The Design & Crafts Council Ireland’s David Shaw-Smith Legacy Award was established in 2022 to support Ireland’s leading craftworkers by funding an individual artist to undertake a new project. It is a fitting tribute to a towering figure in the history of modern craft in Ireland. The series of documentary films about crafts that Shaw-Smith and his wife, Sally, began making in the late 1970s ran to well over one hundred episodes and took over four decades to complete. Although many of the crafts they documented were already passing into memory, they encouraged the nation to see crafts not in terms of tradition and nostalgia but as living arts. The recipient of this year’s €5,000 award is the Dublin-based artist Peter Young, who works in stained glass.
Little is known of stained glass making in Ireland prior to the 18th century, but the updated and expanded edition of Shaw-Smith’s book Traditional Crafts of Ireland (2003) included a sizeable section on stained glass. This surveyed not just examples of the 19th- and 20th-century revivals, but also the best of contemporary work. It acknowledged Young as a key figure in the revitalisation of the medium that flowered in the 1980s and continued into the new millennium.
Young is known for his magical, figurative, highly atmospheric designs.

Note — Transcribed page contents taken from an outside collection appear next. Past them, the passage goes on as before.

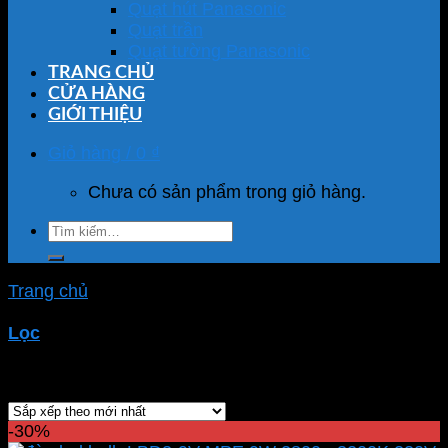
Quạt hút Panasonic
Quạt trần
Quạt tường Panasonic
TRANG CHỦ
CỬA HÀNG
GIỚI THIỆU
Giỏ hàng /
0
₫
Chưa có sản phẩm trong giỏ hàng.
Tìm
kiếm:
Trang chủ
/
Sản phẩm được gắn thẻ “đèn led bulb
LBD3-9V”
Lọc
Hiển thị kết quả duy nhất
-30%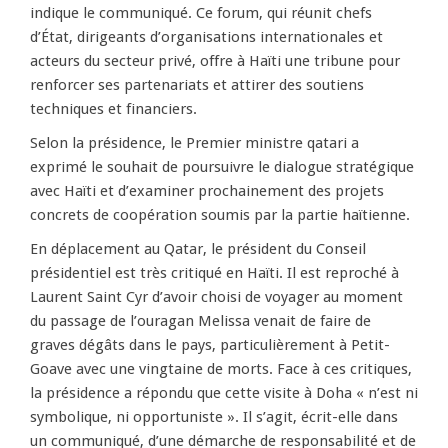
indique le communiqué. Ce forum, qui réunit chefs
d’État, dirigeants d’organisations internationales et
acteurs du secteur privé, offre à Haïti une tribune pour
renforcer ses partenariats et attirer des soutiens
techniques et financiers.
Selon la présidence, le Premier ministre qatari a
exprimé le souhait de poursuivre le dialogue stratégique
avec Haïti et d’examiner prochainement des projets
concrets de coopération soumis par la partie haïtienne.
En déplacement au Qatar, le président du Conseil
présidentiel est très critiqué en Haïti. Il est reproché à
Laurent Saint Cyr d’avoir choisi de voyager au moment
du passage de l’ouragan Melissa venait de faire de
graves dégâts dans le pays, particulièrement à Petit-
Goave avec une vingtaine de morts. Face à ces critiques,
la présidence a répondu que cette visite à Doha « n’est ni
symbolique, ni opportuniste ». Il s’agit, écrit-elle dans
un communiqué, d’une démarche de responsabilité et de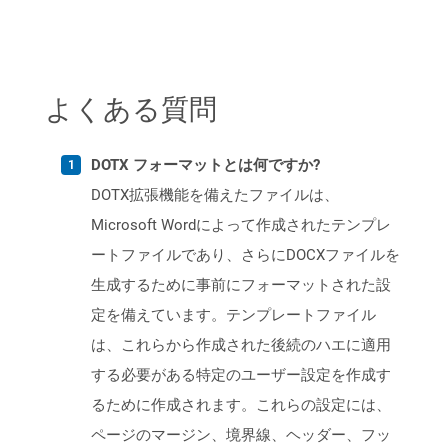
よくある質問
DOTX フォーマットとは何ですか?
DOTX拡張機能を備えたファイルは、
Microsoft Wordによって作成されたテンプレ
ートファイルであり、さらにDOCXファイルを
生成するために事前にフォーマットされた設
定を備えています。テンプレートファイル
は、これらから作成された後続のハエに適用
する必要がある特定のユーザー設定を作成す
るために作成されます。これらの設定には、
ページのマージン、境界線、ヘッダー、フッ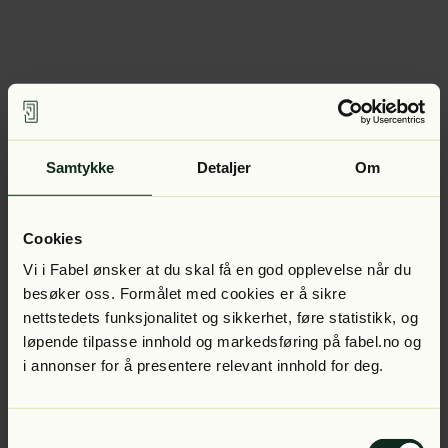
Samtykke
Detaljer
Om
Cookies
Vi i Fabel ønsker at du skal få en god opplevelse når du
besøker oss. Formålet med cookies er å sikre
nettstedets funksjonalitet og sikkerhet, føre statistikk, og
løpende tilpasse innhold og markedsføring på fabel.no og
i annonser for å presentere relevant innhold for deg.
Samtykkevalg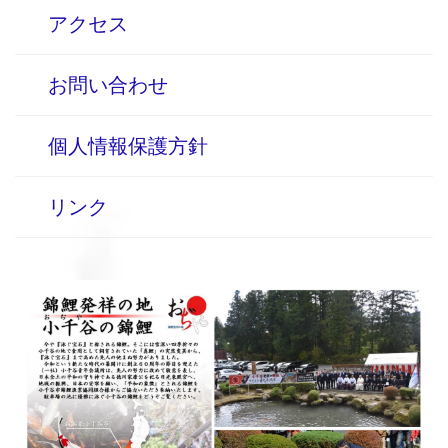
アクセス
お問い合わせ
個人情報保護方針
リンク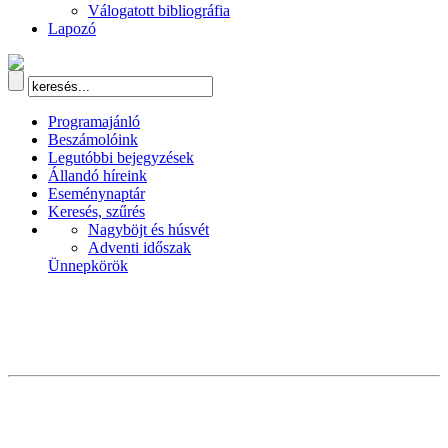
Válogatott bibliográfia
Lapozó
Programajánló
Beszámolóink
Legutóbbi bejegyzések
Állandó híreink
Eseménynaptár
Keresés, szűrés
Nagyböjt és húsvét
Adventi időszak
Ünnepkörök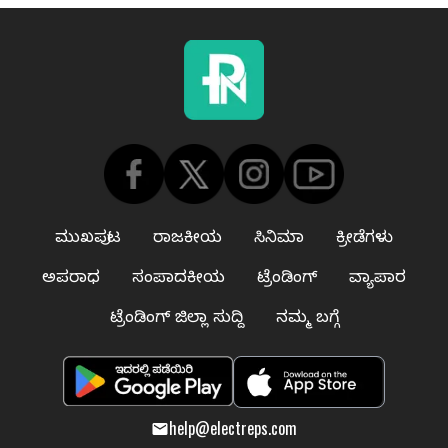
ಮುಖಪುಟ
ರಾಜಕೀಯ
ಸಿನಿಮಾ
ಕ್ರೀಡೆಗಳು
ಅಪರಾಧ
ಸಂಪಾದಕೀಯ
ಟ್ರೆಂಡಿಂಗ್
ವ್ಯಾಪಾರ
ಟ್ರೆಂಡಿಂಗ್ ಜಿಲ್ಲಾ ಸುದ್ದಿ
ನಮ್ಮ ಬಗ್ಗೆ
help@electreps.com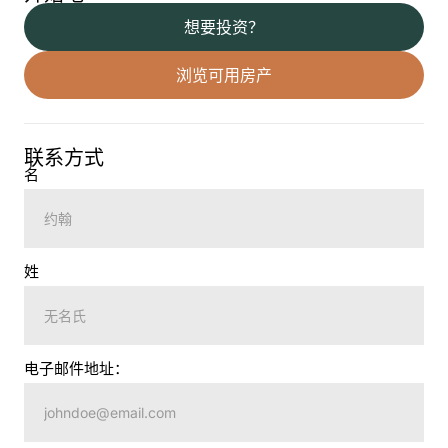
想要投资？
浏览可用房产
联系方式
名
姓
电子邮件地址：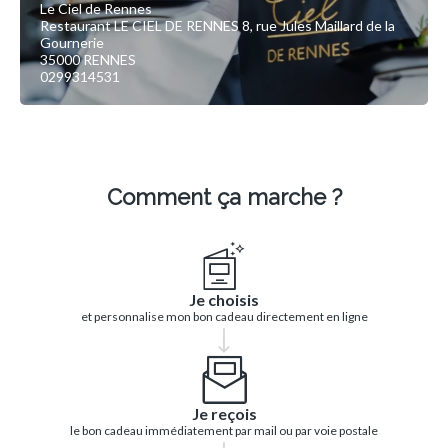
Le Ciel de Rennes
Restaurant LE CIEL DE RENNES 8, rue Jules Maillard de la
Gournerie
35000 RENNES
0299314531
Comment ça marche ?
Je choisis
et personnalise mon bon cadeau directement en ligne
Je reçois
le bon cadeau immédiatement par mail ou par voie postale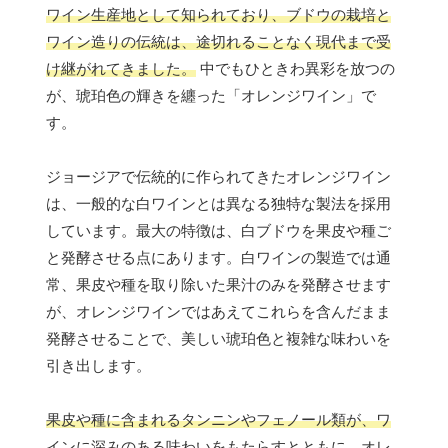
ワイン生産地として知られており、ブドウの栽培と
ワイン造りの伝統は、途切れることなく現代まで受
け継がれてきました。
中でもひときわ異彩を放つの
が、琥珀色の輝きを纏った「オレンジワイン」で
す。
ジョージアで伝統的に作られてきたオレンジワイン
は、一般的な白ワインとは異なる独特な製法を採用
しています。最大の特徴は、白ブドウを果皮や種ご
と発酵させる点にあります。白ワインの製造では通
常、果皮や種を取り除いた果汁のみを発酵させます
が、オレンジワインではあえてこれらを含んだまま
発酵させることで、美しい琥珀色と複雑な味わいを
引き出します。
果皮や種に含まれるタンニンやフェノール類が、ワ
インに深みのある味わいをもたらすとともに、オレ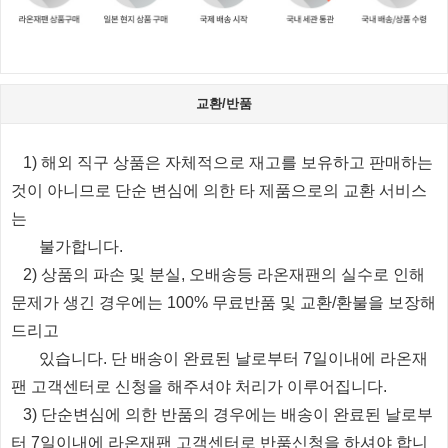
교환/반품
1) 해외 직구 상품은 자체적으로 재고를 보유하고 판매하는
것이 아니므로 단순 변심에 의한 타 제품으로의 교환 서비스
는
불가합니다.
2) 상품의 파손 및 분실, 오배송등 라온재팬의 실수로 인해
문제가 생긴 경우에는 100% 무료반품 및 교환/환불을 보장해
드리고
있습니다.
단 배송이 완료된 날로부터 7일이내에 라온재
팬 고객센터로 신청을 해주셔야 처리가 이루어집니다.
3) 단순변심에 의한 반품의 경우에는 배송이 완료된 날로부
터 7일이내에 라온재팬 고객센터로 반품신청을 하셔야 합니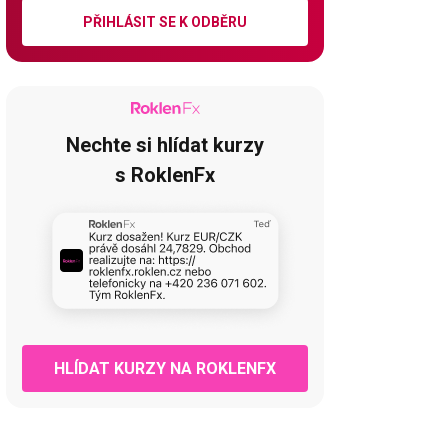
PŘIHLÁSIT SE K ODBĚRU
Nechte si hlídat kurzy
s RoklenFx
HLÍDAT KURZY NA ROKLENFX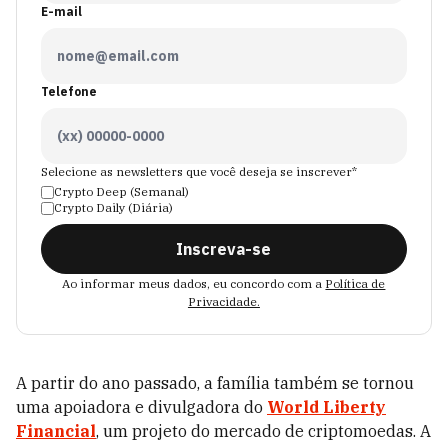
E-mail
Telefone
Selecione as newsletters que você deseja se inscrever*
Crypto Deep (Semanal)
Crypto Daily (Diária)
Inscreva-se
Ao informar meus dados, eu concordo com a
Política de
Privacidade.
A partir do ano passado, a família também se tornou
uma apoiadora e divulgadora do
World Liberty
Financial
, um projeto do mercado de criptomoedas. A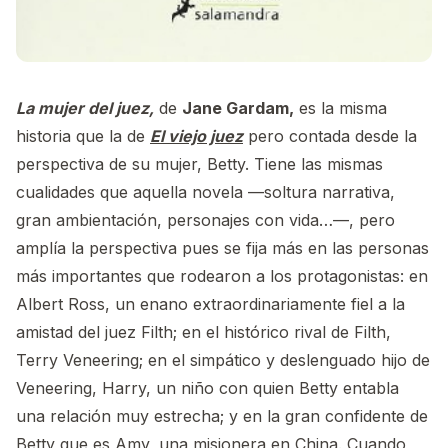
La mujer del juez,
de
Jane Gardam,
es la misma
historia que la de
El viejo juez
pero contada desde la
perspectiva de su mujer, Betty. Tiene las mismas
cualidades que aquella novela —soltura narrativa,
gran ambientación, personajes con vida…—, pero
amplía la perspectiva pues se fija más en las personas
más importantes que rodearon a los protagonistas: en
Albert Ross, un enano extraordinariamente fiel a la
amistad del juez Filth; en el histórico rival de Filth,
Terry Veneering; en el simpático y deslenguado hijo de
Veneering, Harry, un niño con quien Betty entabla
una relación muy estrecha; y en la gran confidente de
Betty que es Amy, una misionera en China. Cuando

Animals, insects and fantastic beasts, celestial and childlike figures, gardens, skies and seascapes have been consistent features, no matter the subject or scale of his windows.
Extending his interest in nature and folk culture, Young’s winning proposal, entitled ‘Drawing Rain’, focuses on the Irish weather. Taking inspiration from the late Manchán Magan’s book Ninety-Nine Words for Rain (and One for Sun) (2025), Young will travel to Connemara, Inis Mór and Oileán Thoraí to capture through drawing the various kinds of rain documented by Magan. These will be developed into ‘full-scale designs and reinterpreted in glass using experimental acid-etching and painting techniques applied to mouth-blown glass’. The results, Young hopes, will show us again that stained glass is a living art and not a dying craft.